We made a preliminary assessment of the safety of EH-36. Kidney and liver function in EH-36-treated KKAy mice was not modified. EH-36 reduced markedly liver glycogen accumulation in KKAy mice, which is in accordance with the reduced glucose and insulin levels in blood, resulting in lower glucose availability and glycogen synthase activity. In contrast, liver glycogen levels were not reduced in EH-36-treated STZ-C57BL/6 mice, whereas blood creatinine was increased. These observations most likely reflect long-term STZ-induced hepatotoxicity and nephrotoxicity in mice [13, 35, 36]. Nonetheless, total cholesterol and triglyceride levels were not significantly changed following EH-36 treatment of STZ-C57BL/6 and KKAy mice.

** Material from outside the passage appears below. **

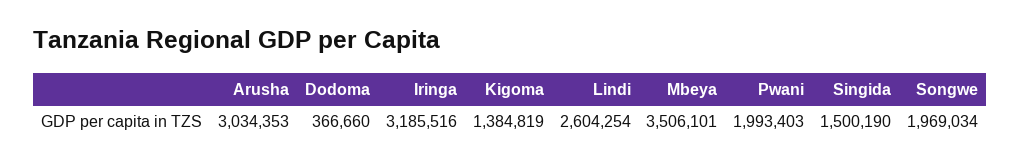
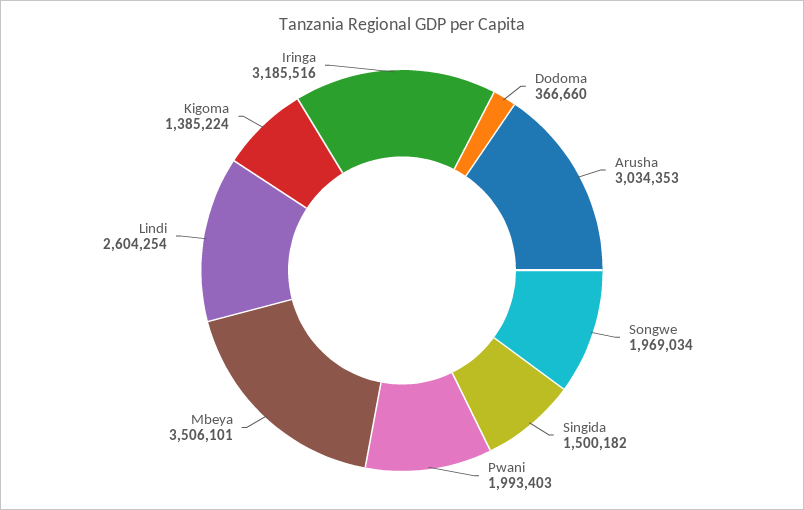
Kigoma: 1384819 -> 1385224
Singida: 1500190 -> 1500182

The reduced weight gain of EH-36-treated non-diabetic male C57BL/6 mice is interesting and surprising, because this was not observed in female mice. Whether additional targets for EH-36 that control energy expenditure or substrate futile cycling exist in male mice remains to be investigated. All in all, this preliminary examination suggests that EH-36 is not toxic in mice.

In summary, these in vivo findings and our previous study on the in vitro mechanism of action of EH-36 highlight the potential of such lipophilic D-xylose derivatives to form the basis of a new class of antihyperglycaemic agents. By activating AMPK specifically in skeletal muscles, these compounds ameliorate peripheral insulin resistance. Consequently, the peripheral demand for insulin is reduced, preventing the deterioration of β-cells, which is a characteristic finding in type 2 diabetes. Ongoing work focuses on EH-36 as a prototype molecule for the development of such novel oral antidiabetic drugs.